No formal announcement has been made regarding these documents so beware that they are drafts subject to change. The documents likely refer to versions of the Analysis and Reporting Console (ARCo) that will only be available in the upcoming SGE 6.1 snapshot and beta releases. That said though ...

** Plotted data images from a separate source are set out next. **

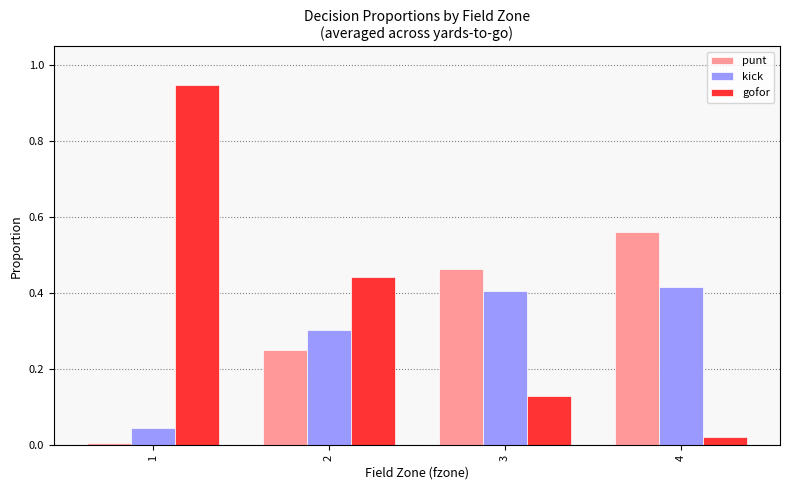

Which series has the largest range (max minus min)?

gofor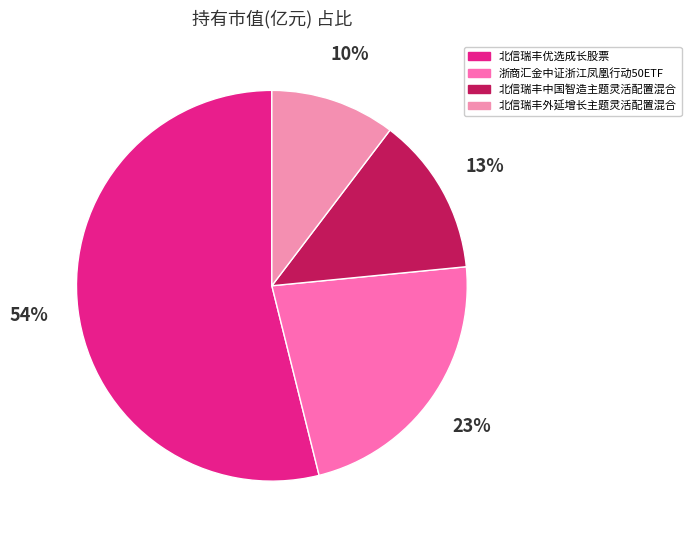

How many slices are in this pie chart?

4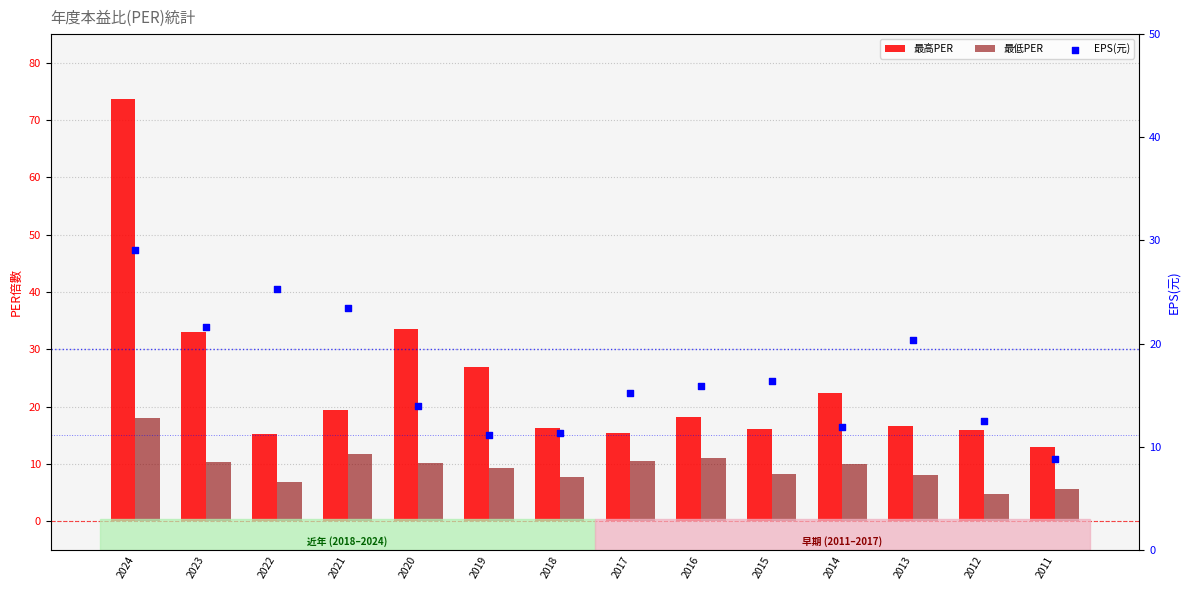

What are all the series names shown in the legend?

最高PER, 最低PER, EPS(元)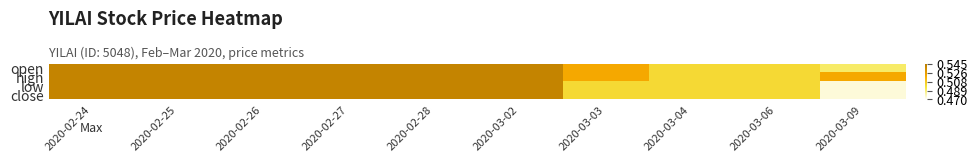

Reading left to right, what are all the values shown in this chart?

open: 2020-02-24=0.5	2020-02-25=0.5	2020-02-26=0.5	2020-02-27=0.5	2020-02-28=0.5	2020-03-02=0.5	2020-03-03=0.5	2020-03-04=0.5	2020-03-06=0.5	2020-03-09=0.5
high: 2020-02-24=0.5	2020-02-25=0.5	2020-02-26=0.5	2020-02-27=0.5	2020-02-28=0.5	2020-03-02=0.5	2020-03-03=0.5	2020-03-04=0.5	2020-03-06=0.5	2020-03-09=0.5
low: 2020-02-24=0.5	2020-02-25=0.5	2020-02-26=0.5	2020-02-27=0.5	2020-02-28=0.5	2020-03-02=0.5	2020-03-03=0.5	2020-03-04=0.5	2020-03-06=0.5	2020-03-09=0.5
close: 2020-02-24=0.5	2020-02-25=0.5	2020-02-26=0.5	2020-02-27=0.5	2020-02-28=0.5	2020-03-02=0.5	2020-03-03=0.5	2020-03-04=0.5	2020-03-06=0.5	2020-03-09=0.5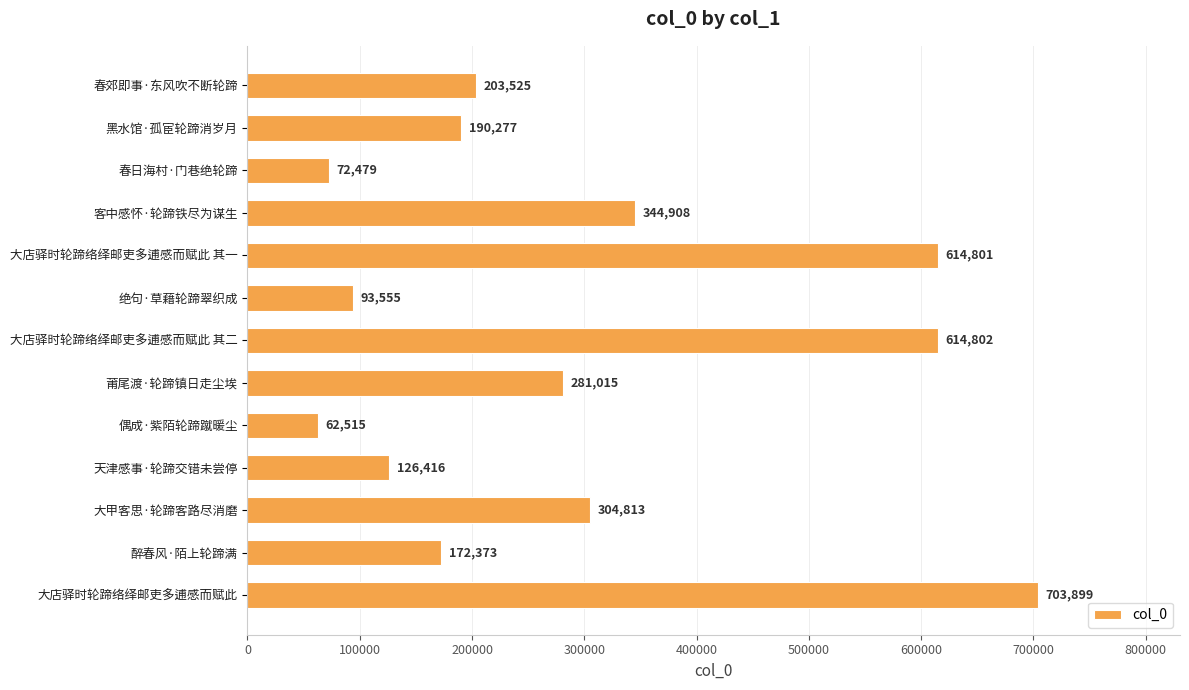

List the labels in order of value, smallest first.

偶成·紫陌轮蹄蹴暖尘, 春日海村·门巷绝轮蹄, 绝句·草藉轮蹄翠织成, 天津感事·轮蹄交错未尝停, 醉春风·陌上轮蹄满, 黑水馆·孤宦轮蹄消岁月, 春郊即事·东风吹不断轮蹄, 莆尾渡·轮蹄镇日走尘埃, 大甲客思·轮蹄客路尽消磨, 客中感怀·轮蹄铁尽为谋生, 大店驿时轮蹄络绎邮吏多逋感而赋此 其一, 大店驿时轮蹄络绎邮吏多逋感而赋此 其二, 大店驿时轮蹄络绎邮吏多逋感而赋此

Boolean Expression Support - Implementation Details

A very detailed wiki page has been created to document the specifics of the new more flexible host and string resource expressions that will be supported in both the next point release of Grid Engine (6.0u10) and the upcoming 6.1snapshot2 releases:

http://wiki.gridengine.info/wiki/index.php/EvaluationExpressionSupport

DRMAA bindings for Ruby

Posted by chris Thu, 08 Jun 2006 18:34:00 GMT


Update: 13 June 2006
Andreas has started a formal Ruby-DRMAA project:

…the DL based Ruby wrapper for shared DRMAA C bindings now has it’s own home page and CVS repository under

http://drmaa4ruby.sunsource.net/

Andreas writes:

  http://gridengine.sunsource.net/files/documents/7/89/drmaa_ruby.tar.gz

my first version of a DRMAA binding for Ruby. Thanks to Ruby/DL it was
not necessary to use SWIG. Open issues are

  * assumes DRMAA 0.95 instead of DRMAA 1.0
  * memory leak due to JobTemplate destructor not yet functioning
  * a number of functions are not yet supported (drmaa_ps_job(),
    drmaa_control(), ...)

In related news, it appears that people are using and beginning to extend the Ruby-based SGE log-file analysis script mentioned previously on this site.

OpenDSP announcement: Web services access to SGE via DRMAA

Posted by chris Thu, 11 May 2006 14:25:02 GMT

Interesting announcement on the mailing lists today regarding http://sourceforge.net/projects/opendsp.

From the website:

"OpenDSP is an open architecture implementation of SOAP Web Service multi-user access and policy-based job control using DRMAA (Distributed Resource Management Application API) routines supported by various distributed resource management systems."

For version v0.1 RC1 the feature list is pretty interesting. Hopefully I'll have time to experiment with this a bit.